NEW DELHI: India's retail sector is set to double in value over the next five years, a new study predicts, and while e-commerce and organised retail will grow far faster, the unorganised retail sector will continue to account for more than 80% of the total.

The report – Retail transformation: Changing Your Performance Trajectory – from the Confederation of Indian Industry (CII) trade body and consulting firm Boston Consulting Group projected a retail market worth between $1.1 trillion and $1.2 trillion in 2020, compared to a 2015 figure of $630bn, Mint reported.

E-commerce has been grabbing headlines and funding over the past couple of years, but even the upper range of the report's estimates gave it less than a 2% share of the total market in 2015.

Worth between $8bn and $12bn, the study anticipated annual growth in e-commerce of 40% to 50% over the next five years for a market worth between $45bn and $50bn in 2020.

By then, some 650m Indian consumers will be online and more than half these – 350m-400m – are likely to be "digitally influenced".

Organised retail, meanwhile, was worth $60bn in 2015. That translates to a share of just under 10%, but this is forecast to rise to around 13% by 2020.

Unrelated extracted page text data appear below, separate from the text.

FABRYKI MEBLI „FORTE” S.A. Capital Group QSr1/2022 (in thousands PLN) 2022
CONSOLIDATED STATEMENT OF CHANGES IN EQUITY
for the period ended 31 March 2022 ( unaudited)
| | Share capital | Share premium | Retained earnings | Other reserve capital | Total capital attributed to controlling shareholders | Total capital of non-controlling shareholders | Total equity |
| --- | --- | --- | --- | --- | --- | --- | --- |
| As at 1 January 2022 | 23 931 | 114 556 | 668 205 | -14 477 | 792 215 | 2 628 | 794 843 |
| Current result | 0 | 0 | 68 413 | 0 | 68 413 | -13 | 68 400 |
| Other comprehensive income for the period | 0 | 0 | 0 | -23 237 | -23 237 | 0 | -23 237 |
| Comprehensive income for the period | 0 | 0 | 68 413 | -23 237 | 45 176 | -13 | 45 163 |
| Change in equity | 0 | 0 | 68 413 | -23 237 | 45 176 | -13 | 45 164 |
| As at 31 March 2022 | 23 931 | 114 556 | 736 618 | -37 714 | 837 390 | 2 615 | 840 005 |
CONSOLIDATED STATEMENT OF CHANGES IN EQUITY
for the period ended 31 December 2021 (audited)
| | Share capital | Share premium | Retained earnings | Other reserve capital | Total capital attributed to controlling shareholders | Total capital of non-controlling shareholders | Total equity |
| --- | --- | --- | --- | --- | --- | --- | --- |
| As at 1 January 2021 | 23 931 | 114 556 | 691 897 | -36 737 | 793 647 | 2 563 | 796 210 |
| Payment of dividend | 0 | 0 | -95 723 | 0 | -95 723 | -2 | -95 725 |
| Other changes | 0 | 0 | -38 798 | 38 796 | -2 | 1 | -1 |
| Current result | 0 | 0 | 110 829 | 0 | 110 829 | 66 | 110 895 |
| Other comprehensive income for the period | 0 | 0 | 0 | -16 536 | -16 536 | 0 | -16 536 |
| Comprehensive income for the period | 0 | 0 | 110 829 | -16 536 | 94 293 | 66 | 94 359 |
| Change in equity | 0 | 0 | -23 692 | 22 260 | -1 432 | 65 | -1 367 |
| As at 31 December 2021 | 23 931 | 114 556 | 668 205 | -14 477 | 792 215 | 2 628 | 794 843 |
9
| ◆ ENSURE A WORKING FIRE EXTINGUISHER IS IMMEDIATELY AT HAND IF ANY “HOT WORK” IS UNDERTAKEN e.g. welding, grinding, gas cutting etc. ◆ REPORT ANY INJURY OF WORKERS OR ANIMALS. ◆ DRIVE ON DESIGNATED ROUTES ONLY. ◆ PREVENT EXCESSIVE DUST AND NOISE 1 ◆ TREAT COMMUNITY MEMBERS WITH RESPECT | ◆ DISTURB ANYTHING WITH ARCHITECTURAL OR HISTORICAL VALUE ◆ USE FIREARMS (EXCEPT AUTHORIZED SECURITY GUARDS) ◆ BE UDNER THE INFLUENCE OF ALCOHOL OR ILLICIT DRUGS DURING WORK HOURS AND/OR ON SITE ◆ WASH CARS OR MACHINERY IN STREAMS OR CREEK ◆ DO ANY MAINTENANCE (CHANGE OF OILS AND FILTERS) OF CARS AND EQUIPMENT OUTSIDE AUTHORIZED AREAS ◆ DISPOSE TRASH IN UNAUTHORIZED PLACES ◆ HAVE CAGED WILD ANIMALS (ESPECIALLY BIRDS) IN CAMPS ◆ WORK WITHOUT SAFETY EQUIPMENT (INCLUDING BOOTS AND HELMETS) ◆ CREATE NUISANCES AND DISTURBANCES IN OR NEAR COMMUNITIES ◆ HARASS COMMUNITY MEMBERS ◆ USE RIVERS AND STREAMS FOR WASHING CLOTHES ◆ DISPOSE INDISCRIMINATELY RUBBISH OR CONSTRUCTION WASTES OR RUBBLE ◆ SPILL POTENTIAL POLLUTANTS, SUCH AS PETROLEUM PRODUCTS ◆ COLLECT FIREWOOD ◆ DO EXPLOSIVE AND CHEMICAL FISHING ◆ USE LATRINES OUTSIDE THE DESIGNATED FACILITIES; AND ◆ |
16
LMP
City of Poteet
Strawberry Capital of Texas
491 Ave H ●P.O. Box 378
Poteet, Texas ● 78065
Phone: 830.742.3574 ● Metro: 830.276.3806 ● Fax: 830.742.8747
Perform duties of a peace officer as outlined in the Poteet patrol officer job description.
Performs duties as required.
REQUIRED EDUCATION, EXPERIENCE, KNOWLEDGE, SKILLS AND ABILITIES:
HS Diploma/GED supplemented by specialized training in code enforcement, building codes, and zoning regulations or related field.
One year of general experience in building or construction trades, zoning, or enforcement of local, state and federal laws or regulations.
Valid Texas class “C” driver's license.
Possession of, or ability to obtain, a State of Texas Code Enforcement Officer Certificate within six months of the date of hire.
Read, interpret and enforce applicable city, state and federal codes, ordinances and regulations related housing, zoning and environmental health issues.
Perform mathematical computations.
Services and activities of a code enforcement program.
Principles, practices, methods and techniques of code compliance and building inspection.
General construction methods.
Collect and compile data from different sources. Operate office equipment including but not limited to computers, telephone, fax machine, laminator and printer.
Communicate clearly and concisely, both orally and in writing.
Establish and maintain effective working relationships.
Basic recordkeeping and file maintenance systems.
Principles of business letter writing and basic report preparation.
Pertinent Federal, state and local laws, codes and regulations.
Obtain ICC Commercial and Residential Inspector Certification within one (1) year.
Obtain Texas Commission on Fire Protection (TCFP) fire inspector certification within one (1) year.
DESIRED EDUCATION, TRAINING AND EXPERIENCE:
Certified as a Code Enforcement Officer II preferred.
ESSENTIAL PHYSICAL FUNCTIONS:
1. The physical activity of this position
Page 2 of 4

The sector faces a testing time as e-commerce makes inroads into lower-tier cities and rural areas where many bricks-and-mortar retailers do not have a presence. They "need to transform themselves to capture the massive opportunity," said Abheek Singhi, senior partner and director at BCG India.

That will mean refining their e-commerce offer – with all that entails, including adopting technology, understanding big data and analytics and developing reliable logistics – to tap a growing army of internet-enabled and digitally savvy shoppers.

The great bulk of the market, however, is currently taken by the unorganised retail sector and that will continue to be the case.

At $560m, this accounts for 89% of the total today; by 2020, that share will have slipped to around 82%, or $990bn.

Urbanisation and rising income levels are evidently factors driving a larger retail market, while a growing number of "nuclear families" is also expected to result in higher consumption per capita spend.